Given text ::
Brazil Finance minister Guido Mantega is proposing a “dehydrated” inflation index with the purpose of reducing interest rates faster under the incoming administration of president-elect Dilma Rousseff, reports the influential O Estado de Sao Paulo.
Currently the Brazilian central bank already partially applies the initiative excluding from the consumer prices index some food and energy items. But Mantega wants to go further and create a new CPI with such items purged from the index.
This new kind of “accountancy” (following on the US Federal Reserve) for inflation, which will also be applied by the incoming administration for government accounts is justified by Mantega “because Brazil has become accustomed to look at full inflation indices”.
The proposed new index would lead to a discussion on monetary policy inflation-targeting, which in Brazil has been established at 4.5% for 2011 and 2012. The current inflation index known as IPCA for the last twelve months stands at 5.2%, and according to a first line private bank, purging food and energy, would have dropped to 4.16%.
Next June the incoming administration will have to decide on the inflation target for 2013 and confirm the 4.5% for 2012.
If the new government finally adopts the idea of a new inflation index, this could mean less influence in containing the phenomenon through the interest rate policy points out O Estado de Sao Paulo.
Sources close to Mantega have said that based on this the Central Bank would not be forced to react immediately to “momentary and transitory” movements triggered many times because of climate conditions or external shocks. However a negative point is that the new approach will make it difficult to identify structural changes in the food and fuel prices system.
Mantega as Finance minister with President Lula da Silva has always been critical of the Central bank’s rapid reaction to inflation signals, which in many cases had nothing to do with the overall performance of the economy’s demand. There’s a quote from the minister in April 2008 that remains historical: the cause for high inflation has been “the “feijaozinho” (surging price of black beans) that are consumed by all Brazilians”.

Check your understanding ::
1) Extract the passage from the article on Mantega's inflation index starting with "Brazil Finance minister" and going on through "influential O Estado de Sao Paulo.".
2) In the article on Mantega's inflation index, why would the Central Bank not be forced to react immediately under the new index, according to sources close to Mantega?
3) Rewrite the paragraph of the article on Mantega's inflation index that begins "The proposed new index would lead" as a short list that keeps its main facts.
None of the rows is needed.

Data items ::
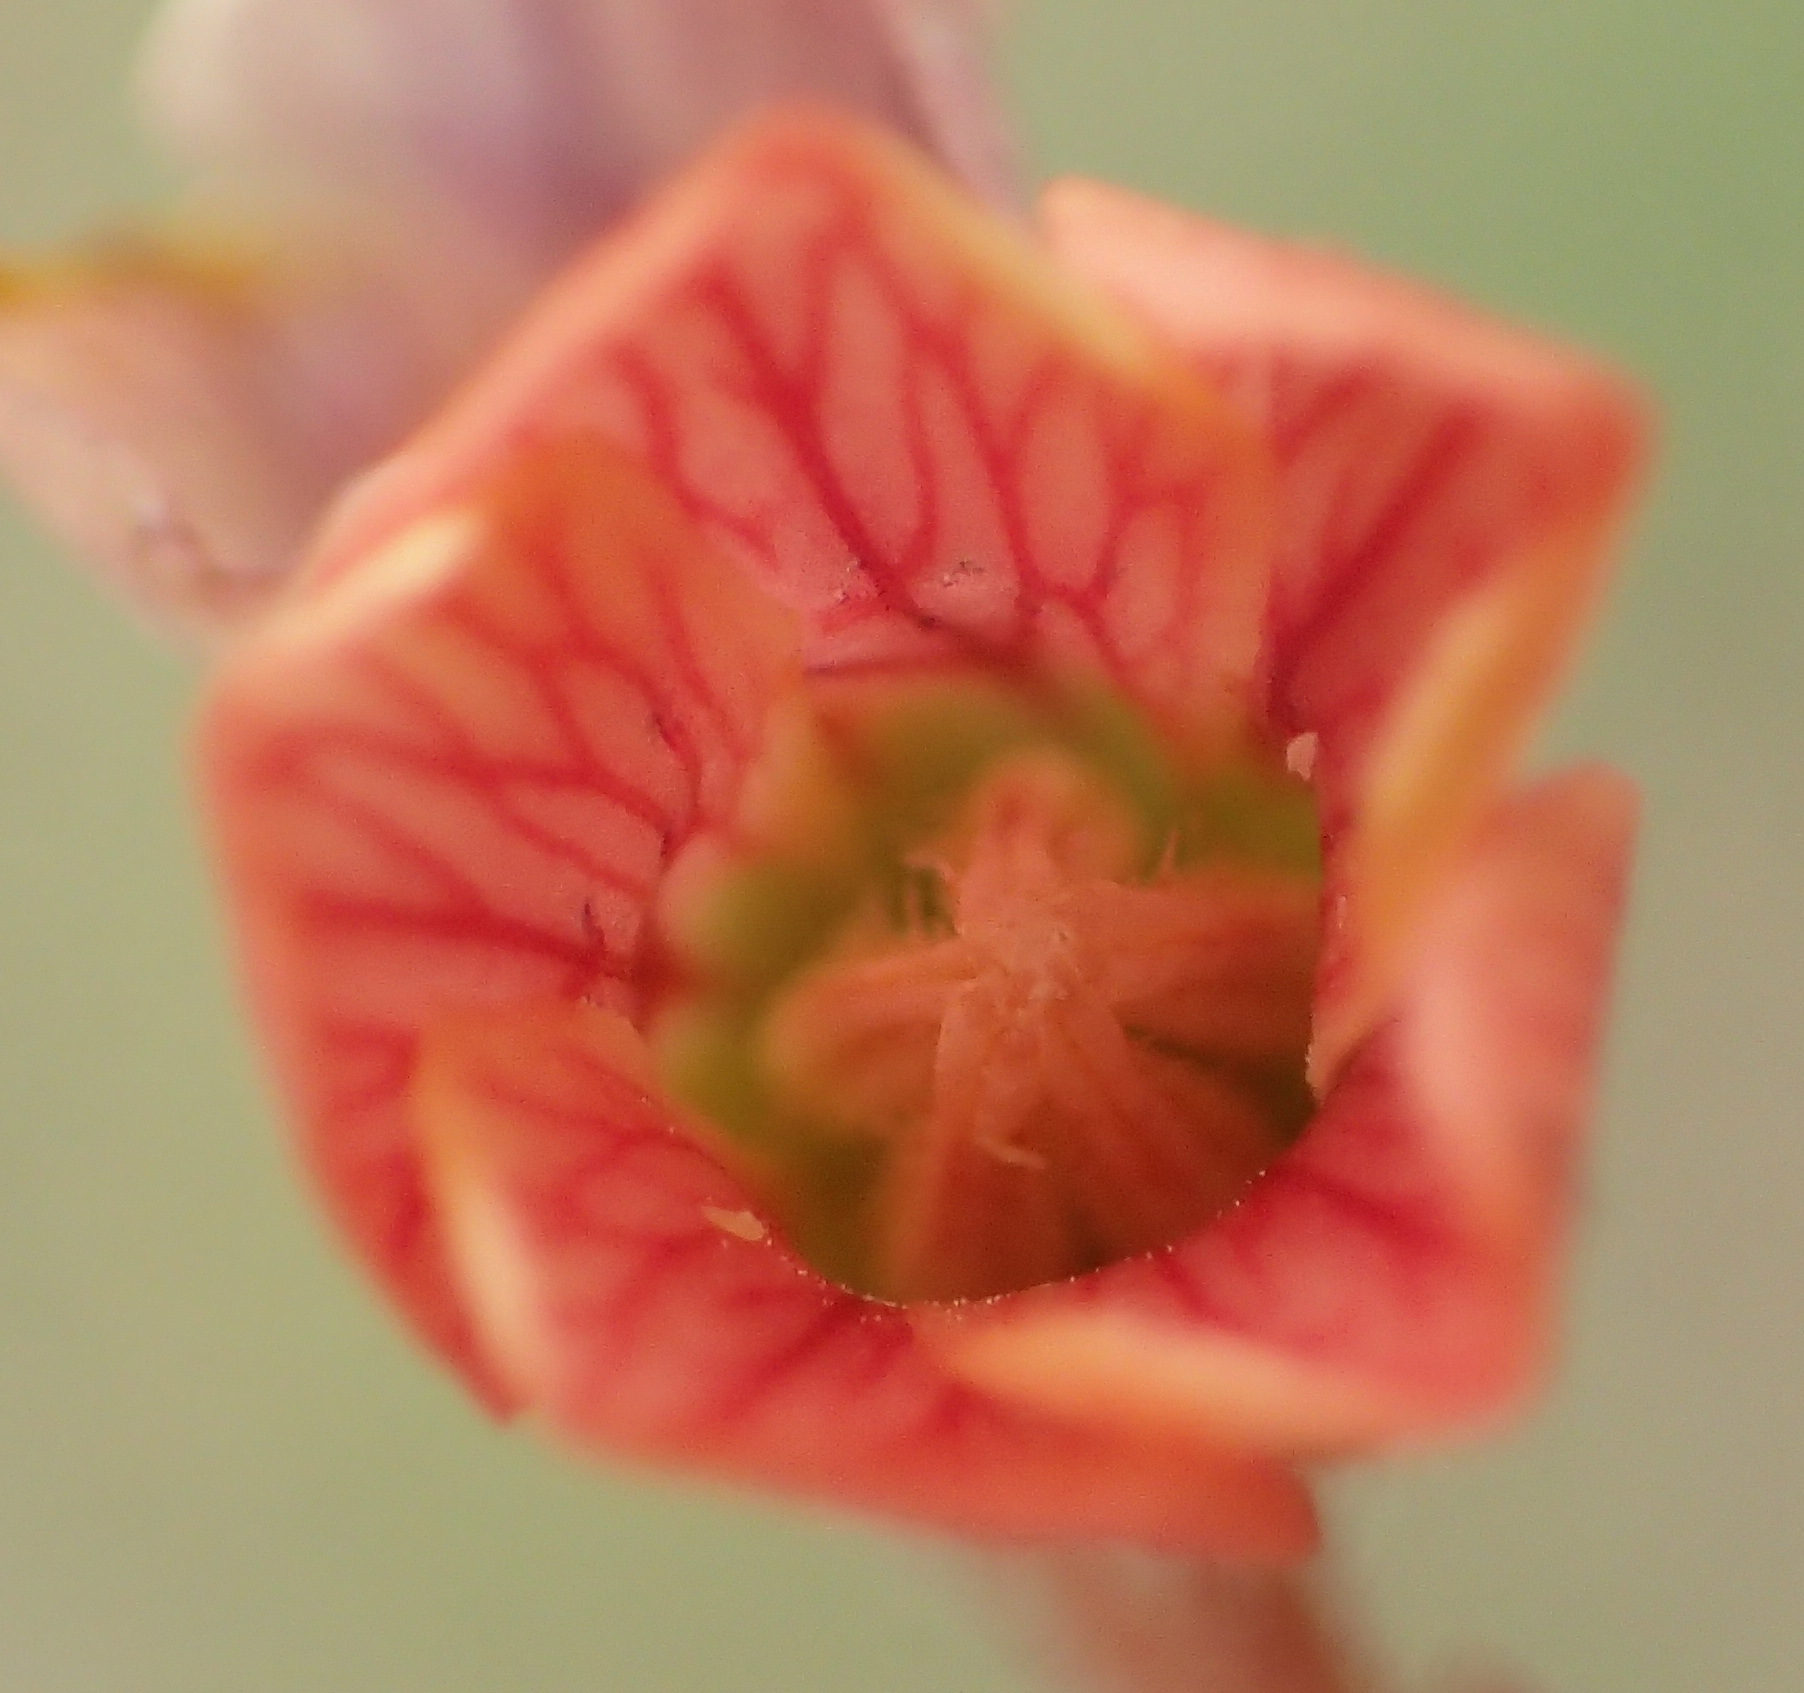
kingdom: Plantae
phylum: Tracheophyta
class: Magnoliopsida
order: Malvales
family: Malvaceae
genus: Hermannia
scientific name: Hermannia depressa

Outputs for the tasks ::
1)
Brazil Finance minister Guido Mantega is proposing a “dehydrated” inflation index with the purpose of reducing interest rates faster under the incoming administration of president-elect Dilma Rousseff, reports the influential O Estado de Sao Paulo.

2) With food and energy items purged from the index, the Central Bank would not have to respond right away to "momentary and transitory" price movements. Such movements are often triggered by climate conditions or external shocks.

3)
- The new index would prompt a discussion of inflation targeting in monetary policy.
- Brazil's inflation target is 4.5% for 2011 and 2012.
- The current IPCA index for the last twelve months stands at 5.2%.
- A first-line private bank says it would have been 4.16% with food and energy purged.